Our offer to readers is always “a minimum of 48 issues per year” to allow for several weeks when we take summer vacations and to allow for the overload of trying to properly cover CES and IFA. There will be four of us at CES, but we’ll all be flat out just keeping up with the show. This week sees issue 48, so it would be tempting to just stop here… However, we will carry on to produce some ‘bonus’ issues. There is likely to be less product news as brands wait for CES to launch, but lots of rumours.

This week we have a report from Chris on the I/ITSec show that took place in Florida. Unusually, most of the articles naturally fitted into the LDM or MDM issues, which is unusual for shows. Usually shows are clearly aimed at large displays (like Infocomm), small displays (like Mobile World Conference) or very mixed and hard to separate out (like CES). However, the simulation market demands immersive display experiences and there are two ways to do this, with very big displays or with immersive VR. Some companies are going one way, and some another.

Simulation is one of the industrial markets where VR will be able to develop with some funding and customers while the consumer market looks as though it is stalling in the trough of disillusion of the hype curve. Technologies, markets and companies often have to find some kind of ‘real world’ application to see them through this period. We’ve talked a lot about logistics and manufacturing as real markets for augmented reality. The supply chains, infrastructure and technology will be driven by the business logic of using A/R glasses for improving picking in warehouses and reducing mistakes in shipping as well as in industrial manufacture and maintenance.

VR seems to be hitting the trough of disillusion at the moment and simulation and training may be a key application for generating income and developing technology that will (may) eventually work its way back into the consumer market.

The news about Pebble and the weakness of Fitbit show that wearables remain a challenging segment as well. Back in July I wrote a Display Daily about smartwatches, and my thoughts haven’t changed.

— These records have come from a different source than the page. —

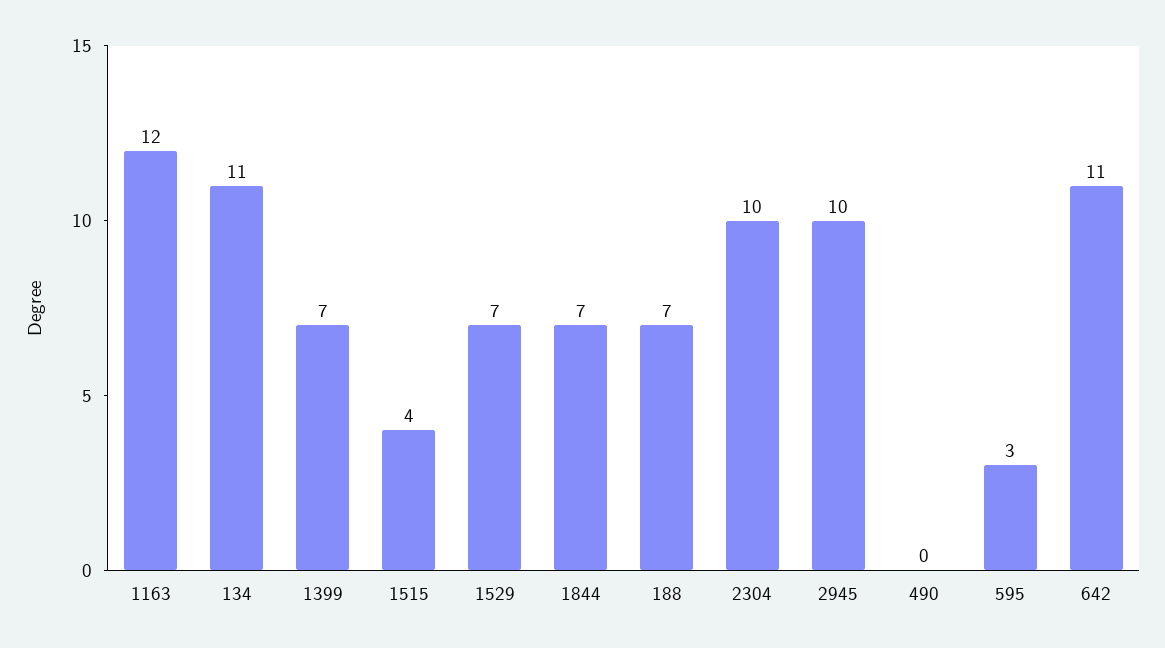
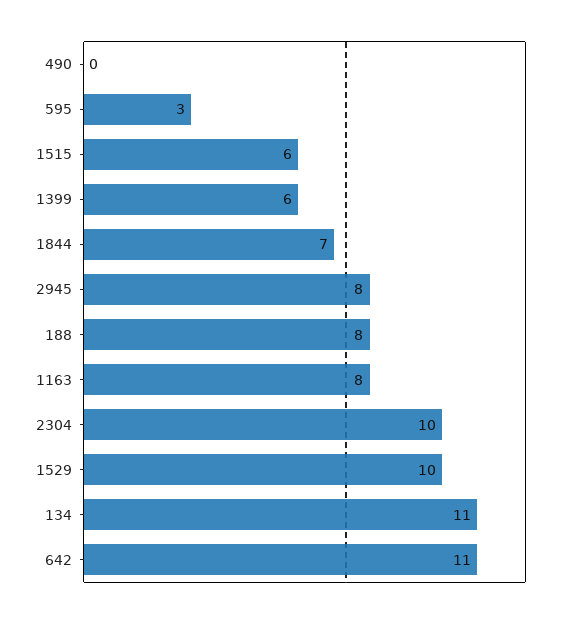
1163: 12 -> 8
1399: 7 -> 6
1515: 4 -> 6
1529: 7 -> 10
188: 7 -> 8
2945: 10 -> 8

Since then, Samsung launched its latest Gear watches with lots of emphasis on fashion and the use of a designer from the watch industry, but the latest IDC data suggests that although this seems to be the right approach, it’s not really showing signs of working for Samsung, yet.

Of course, the wristwatch itself developed as a fashion when British military officers adopted them rather than the pocket watch that was considered the norm. Time had become critical because the scale of battles was such that signals could not be relied on, so plans were set to time. Early wrist watches were known as ‘trench watches‘. When survivors returned after the first world war, they carried on using them. So, the military has had an impact on the watch industry so it wouldn’t be surprising that defence might impact the development of VR!